Great post, Bob! ^ +


TaxedSheep

Well said Bob! we the people need to take back control of our country !


smartmouth

Lame. Local law enforcement really need to be reviewed. Budgets need to be reviewed. Too much of this nonsense (and other laziness) going on up here. We need improve on the professionalism demonstrated in the conduct of local officers and we need to monitor our personnel more closely.


bobfromsanluis

A raid with a SWAT team bashing in the front door and tossing in flash grenades? What the hell is wrong with knocking on the front door identifying yourself as a police officer demanding that the front door be opened? Has the militarization of our police forces detached them from common sense? And like one person asked, who was the judge that signed the warrant? Did he even ask the detective about the suspect’s current address, with some sort of evidence that the detective knew for sure that the suspect was at the address being served by the warrant? A lot of questions need to be answered, hopefully the appeal with uncover those answers.


tj

Straight up correct on all counts!


4th Amendment – No warrants issued except upon probable cause. Said warrant must describe the place to be searched and the persons or things to be seized.

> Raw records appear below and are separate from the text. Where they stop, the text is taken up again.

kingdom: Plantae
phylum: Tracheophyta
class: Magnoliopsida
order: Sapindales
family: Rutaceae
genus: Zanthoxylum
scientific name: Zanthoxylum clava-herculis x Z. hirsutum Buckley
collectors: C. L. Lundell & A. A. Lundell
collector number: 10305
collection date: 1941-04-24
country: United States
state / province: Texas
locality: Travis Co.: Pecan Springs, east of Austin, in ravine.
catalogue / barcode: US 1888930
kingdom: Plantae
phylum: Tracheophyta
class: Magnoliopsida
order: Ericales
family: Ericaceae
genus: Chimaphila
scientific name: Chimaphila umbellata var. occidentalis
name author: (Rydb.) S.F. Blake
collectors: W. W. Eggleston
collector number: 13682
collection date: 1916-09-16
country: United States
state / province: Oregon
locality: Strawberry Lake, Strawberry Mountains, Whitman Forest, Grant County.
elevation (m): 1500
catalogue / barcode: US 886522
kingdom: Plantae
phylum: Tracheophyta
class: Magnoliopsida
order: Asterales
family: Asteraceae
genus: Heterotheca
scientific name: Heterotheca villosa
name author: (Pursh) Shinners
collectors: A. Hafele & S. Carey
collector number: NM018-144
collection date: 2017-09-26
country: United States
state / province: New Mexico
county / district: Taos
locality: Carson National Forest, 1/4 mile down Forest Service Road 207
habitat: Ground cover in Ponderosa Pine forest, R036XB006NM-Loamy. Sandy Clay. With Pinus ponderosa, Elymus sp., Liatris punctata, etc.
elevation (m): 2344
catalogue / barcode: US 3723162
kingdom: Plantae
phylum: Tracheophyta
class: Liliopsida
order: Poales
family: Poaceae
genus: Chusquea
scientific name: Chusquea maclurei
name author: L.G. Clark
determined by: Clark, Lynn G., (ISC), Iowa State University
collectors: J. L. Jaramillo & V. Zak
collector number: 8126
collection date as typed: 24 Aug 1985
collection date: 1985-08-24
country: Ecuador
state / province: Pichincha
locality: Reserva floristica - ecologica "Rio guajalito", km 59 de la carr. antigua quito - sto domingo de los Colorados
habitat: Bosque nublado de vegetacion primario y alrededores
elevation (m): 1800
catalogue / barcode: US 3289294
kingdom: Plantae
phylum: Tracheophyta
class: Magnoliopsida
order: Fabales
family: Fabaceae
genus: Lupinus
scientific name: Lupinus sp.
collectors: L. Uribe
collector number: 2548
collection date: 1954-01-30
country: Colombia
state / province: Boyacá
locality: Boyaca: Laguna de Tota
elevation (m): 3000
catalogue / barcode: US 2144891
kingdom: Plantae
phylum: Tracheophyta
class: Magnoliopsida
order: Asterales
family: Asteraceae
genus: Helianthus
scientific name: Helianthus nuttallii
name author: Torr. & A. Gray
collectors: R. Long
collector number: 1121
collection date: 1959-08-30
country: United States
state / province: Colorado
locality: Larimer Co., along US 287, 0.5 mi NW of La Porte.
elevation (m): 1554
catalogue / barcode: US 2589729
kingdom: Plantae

The warrant should not have been issued.


choprzrul

If it looks like a duck, quacks like a duck, and waddles like a duck; it is most likely a duck. Can someone define the difference between this: http://ddq74coujkv1i.cloudfront.net/mp_main_wide_SWATEdina452C.jpg and this: http://l.yimg.com/www.flickr.com/images/spaceball.gif ??? SWAT has become a paramilitary unit in operation, training, equipment, and tactics. Seems like a clear violation of the Posse Comitatus Act of 1889.


OhHenry

What Judge signed that warrant? Be nice to know that name next election. Is Tanore still working? Maybe soon to be knocking at your door with flash grenades.


Slowerfaster

A 5:30 AM raid with “flash grenades” is either a no-knock or quick knock event. This is a definition of a terrorist attack. It’s also how many innocent civilians get killed. They at least avoided that travesty.


But, now we have several agencies paying settlements, probably through higher insurance costs ( and ultimately by taxpayers ) …and we have now a 13 year old that will never trust police in their lifetime.


Who was the judge that issued the warrant without reviewing where the defendant actually was ?


RU4Real

Where did this Bozo member of S.W.A.T get HIS training? He’s gotta go.


BeenThereDoneThat

Sounds like a good ruling for the defendants. Good for the 9th Circuit for setting a wrong, right.